2Sep
Seventeen en çok seveceğinizi düşündüğümüz ürünleri seçti. Bu sayfadaki linklerden komisyon kazanabiliriz.
John Watkins 87 yaşında öldüğünde üzülmedim. Ben de mutlu hissetmiyordum. Hiçbir şey hissetmedim.
Yaşadığı huzurevinde bir eğlence asistanı olarak Bay Watkins'i oldukça iyi tanıyordum.
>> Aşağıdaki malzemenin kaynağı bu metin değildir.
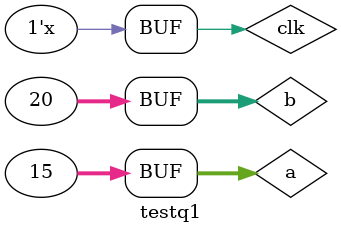
<source format=v>
`timescale 1ns / 1ps


module testq1;

	// Inputs
	reg [31:0] a;
	reg [31:0] b;
	reg clk;

	// Outputs
	wire [63:0] res;

	// Instantiate the Unit Under Test (UUT)
	pipelined uut (
		.a(a), 
		.b(b), 
		.clk(clk), 
		.res(res)
	);

	initial begin
		// Initialize Inputs
		a = 0;
		b = 0;
		clk = 0;

		// Wait 100 ns for global reset to finish
		#90;
		
		a=8;
		b=4;  
		#20;
		a = 15;
		b = 20;
		// Add stimulus here

	end
always
begin
#10;
clk = ~clk;

end      
endmodule


</source>
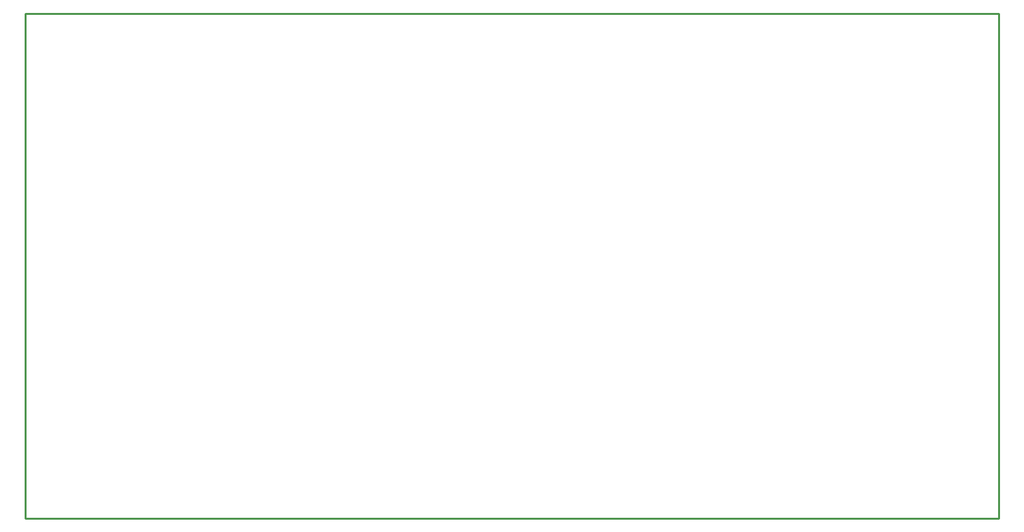
<source format=gko>
G04 Layer: BoardOutline*
G04 EasyEDA v6.4.20.2, 2021-06-27T22:08:49--7:00*
G04 5bb4508a62654dd5b4bd4a713fde6167,27d4ab91a1c145949b64cbb6833597a5,10*
G04 Gerber Generator version 0.2*
G04 Scale: 100 percent, Rotated: No, Reflected: No *
G04 Dimensions in inches *
G04 leading zeros omitted , absolute positions ,3 integer and 6 decimal *
%FSLAX36Y36*%
%MOIN*%

%ADD10C,0.0100*%
D10*
X300000Y-4100000D02*
G01*
X5310000Y-4100000D01*
X5310000Y-6700000D01*
X300000Y-6700000D01*
X300000Y-4100000D01*

%LPD*%
M02*

</source>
Pazar günleri bingo numaralarını aradığımda hep yanımdaydı. Akşam atıştırmalığı için genellikle ona fazladan şekersiz kurabiyeler servis ederdim ve yüksek notalara çıkmakta zorlansam bile klarnetimi melliflu olarak nitelendirirdi.
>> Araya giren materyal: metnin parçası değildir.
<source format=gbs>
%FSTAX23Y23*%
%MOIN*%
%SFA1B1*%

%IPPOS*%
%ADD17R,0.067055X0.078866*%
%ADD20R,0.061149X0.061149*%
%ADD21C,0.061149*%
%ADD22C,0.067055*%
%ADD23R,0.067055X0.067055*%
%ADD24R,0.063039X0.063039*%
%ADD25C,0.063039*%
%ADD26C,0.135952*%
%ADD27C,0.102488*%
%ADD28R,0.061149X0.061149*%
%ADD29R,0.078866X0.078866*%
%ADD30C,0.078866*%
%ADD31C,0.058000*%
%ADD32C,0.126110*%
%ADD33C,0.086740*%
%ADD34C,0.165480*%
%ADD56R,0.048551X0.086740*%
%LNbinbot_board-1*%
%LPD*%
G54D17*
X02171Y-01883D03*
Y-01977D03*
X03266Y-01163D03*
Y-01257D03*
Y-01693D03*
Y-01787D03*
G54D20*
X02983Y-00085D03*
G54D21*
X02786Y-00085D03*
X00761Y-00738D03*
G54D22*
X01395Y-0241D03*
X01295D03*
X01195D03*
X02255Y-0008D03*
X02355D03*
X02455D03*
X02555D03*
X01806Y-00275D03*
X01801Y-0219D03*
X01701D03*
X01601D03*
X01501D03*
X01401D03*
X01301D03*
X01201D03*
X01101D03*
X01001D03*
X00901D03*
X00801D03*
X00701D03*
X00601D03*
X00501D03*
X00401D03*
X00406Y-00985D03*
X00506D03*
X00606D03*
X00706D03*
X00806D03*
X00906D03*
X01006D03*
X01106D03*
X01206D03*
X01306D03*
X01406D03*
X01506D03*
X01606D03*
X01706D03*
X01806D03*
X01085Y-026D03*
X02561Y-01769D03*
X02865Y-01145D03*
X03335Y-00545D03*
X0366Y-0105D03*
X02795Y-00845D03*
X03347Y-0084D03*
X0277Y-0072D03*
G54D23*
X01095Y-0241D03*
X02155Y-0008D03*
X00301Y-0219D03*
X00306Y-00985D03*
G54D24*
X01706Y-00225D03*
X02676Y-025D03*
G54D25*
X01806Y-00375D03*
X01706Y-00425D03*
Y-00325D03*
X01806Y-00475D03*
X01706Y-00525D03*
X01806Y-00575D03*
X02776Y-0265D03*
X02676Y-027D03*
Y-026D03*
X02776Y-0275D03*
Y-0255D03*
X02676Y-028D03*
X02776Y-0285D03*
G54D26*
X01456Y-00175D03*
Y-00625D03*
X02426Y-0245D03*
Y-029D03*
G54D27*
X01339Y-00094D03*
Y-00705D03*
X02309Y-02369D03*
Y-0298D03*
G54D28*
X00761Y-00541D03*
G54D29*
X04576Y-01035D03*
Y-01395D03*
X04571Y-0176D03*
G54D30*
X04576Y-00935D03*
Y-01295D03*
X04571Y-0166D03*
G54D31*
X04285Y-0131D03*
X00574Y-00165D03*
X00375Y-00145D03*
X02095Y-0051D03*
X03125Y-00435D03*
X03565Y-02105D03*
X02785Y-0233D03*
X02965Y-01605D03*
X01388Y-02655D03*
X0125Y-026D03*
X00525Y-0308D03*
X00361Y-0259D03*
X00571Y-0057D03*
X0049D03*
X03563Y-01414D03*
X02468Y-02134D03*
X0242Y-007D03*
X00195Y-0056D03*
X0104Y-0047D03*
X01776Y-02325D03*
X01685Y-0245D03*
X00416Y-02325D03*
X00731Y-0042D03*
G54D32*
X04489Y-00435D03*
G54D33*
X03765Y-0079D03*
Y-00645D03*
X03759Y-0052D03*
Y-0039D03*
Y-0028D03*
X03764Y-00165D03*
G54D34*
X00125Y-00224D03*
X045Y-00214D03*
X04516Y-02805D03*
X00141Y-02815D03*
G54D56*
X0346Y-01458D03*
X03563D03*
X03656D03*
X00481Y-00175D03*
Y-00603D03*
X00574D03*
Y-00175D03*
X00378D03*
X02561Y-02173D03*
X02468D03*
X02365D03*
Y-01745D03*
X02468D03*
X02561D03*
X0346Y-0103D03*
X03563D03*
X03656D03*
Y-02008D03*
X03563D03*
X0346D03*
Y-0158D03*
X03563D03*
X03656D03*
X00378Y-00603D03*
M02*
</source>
Bu ölüm, lise son sınıftayken büyük bir dönüm noktası oldu. Beni nasıl etkilediği için değil, nasıl etkilemediği için. Personelin geri kalanı, huzurevinin en dışa dönük ve sosyal sakinlerinden birinin kaybının yasını tuttu. İş arkadaşlarım ağlarken, ofiste oturdum, bir dergiye göz gezdirdim, haberlere karşı hissizdim. On altı yaşındakiler ölüm konusunda bu kadar yorulmamalı.
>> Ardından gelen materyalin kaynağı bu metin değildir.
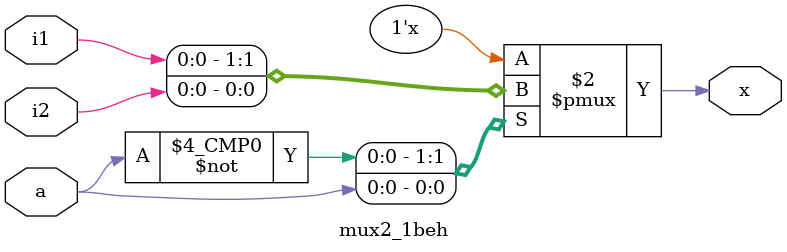
<source format=v>
`timescale 1ns / 1ps
module mux2_1beh(input wire i1, i2, a, output reg x);
    always @(*) begin
        case (a)
            1'b0: x = i1;
            1'b1: x = i2;
        endcase
    end
endmodule

</source>
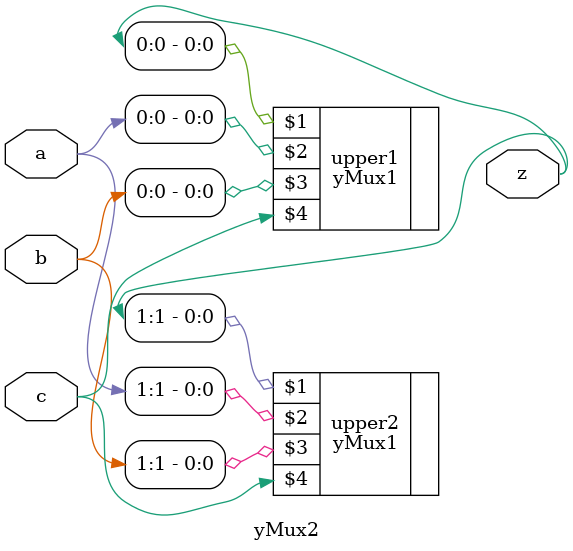
<source format=v>
module yMux2(z, a, b, c);
output [1:0] z;
input [1:0] a, b;
input c;

yMux1 upper1(z[0], a[0], b[0], c);
yMux1 upper2(z[1], a[1], b[1], c);

endmodule
</source>
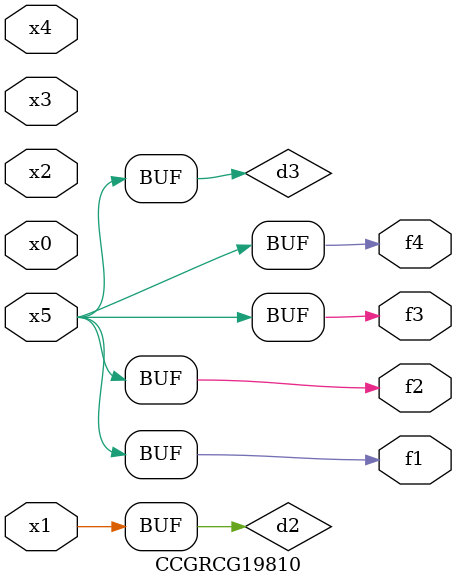
<source format=v>
module CCGRCG19810(
	input x0, x1, x2, x3, x4, x5,
	output f1, f2, f3, f4
);

	wire d1, d2, d3;

	not (d1, x5);
	or (d2, x1);
	xnor (d3, d1);
	assign f1 = d3;
	assign f2 = d3;
	assign f3 = d3;
	assign f4 = d3;
endmodule

</source>
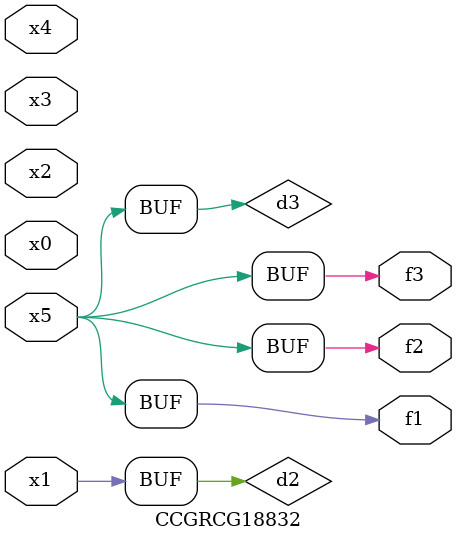
<source format=v>
module CCGRCG18832(
	input x0, x1, x2, x3, x4, x5,
	output f1, f2, f3
);

	wire d1, d2, d3;

	not (d1, x5);
	or (d2, x1);
	xnor (d3, d1);
	assign f1 = d3;
	assign f2 = d3;
	assign f3 = d3;
endmodule

</source>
Okul yılının geri kalanı devam ederken, daha da huzursuz oldum. Lakros takımından ayrıldım, grup çalışmasına gitmeyi bıraktım ve sahip olduğum birkaç arkadaşımla zar zor takıldım. Şeylerin büyük kozmik şemasında her şey anlamsız görünüyordu. Ölüm, huzurevinde sık görülen bir olaydı ve iş arkadaşlarımın benim duygusal olarak bağışıklığım olduğunu düşündükleri bir olaydı. Ama her hafta ölmekte olan sekiz yaş üstü insanlarla çevrili olmak, akıl sağlığım üzerinde sinsi bir etki yarattı. Hafta sonu işim, başgösteren ölümlülüğümün sürekli bir hatırlatıcısı oldu. Bu hatırlatma kısa sürede saplantılı, sağlıksız bir endişeye dönüştü.
Takip eden yaz boyunca bodrumlarından çıkmayı reddettiğimde ailem not aldı. Ergenlik yıllarımda her zaman gergin, hassas bir çocuktum, fırtınalardan ve havai fişeklerden çok korkardım. Ancak, fobilerim ve endişelerim hakkında her zaman sesimi çıkardım. "Umarım o balon patlamaz!" "Ya biz dışarıdayken yağmur yağarsa!" Bunlar, duymaya alışık oldukları yaygın şikayetlerdi. Gökyüzündeki bir gürültüye bir çığlık ya da çığlıkla aşırı tepki göstersem bile, en azından tepki verdim. Şimdi rahat odamın sınırlarını terk etme arzusu olmadan yorganın altına sokulmuş yatakta kaldım.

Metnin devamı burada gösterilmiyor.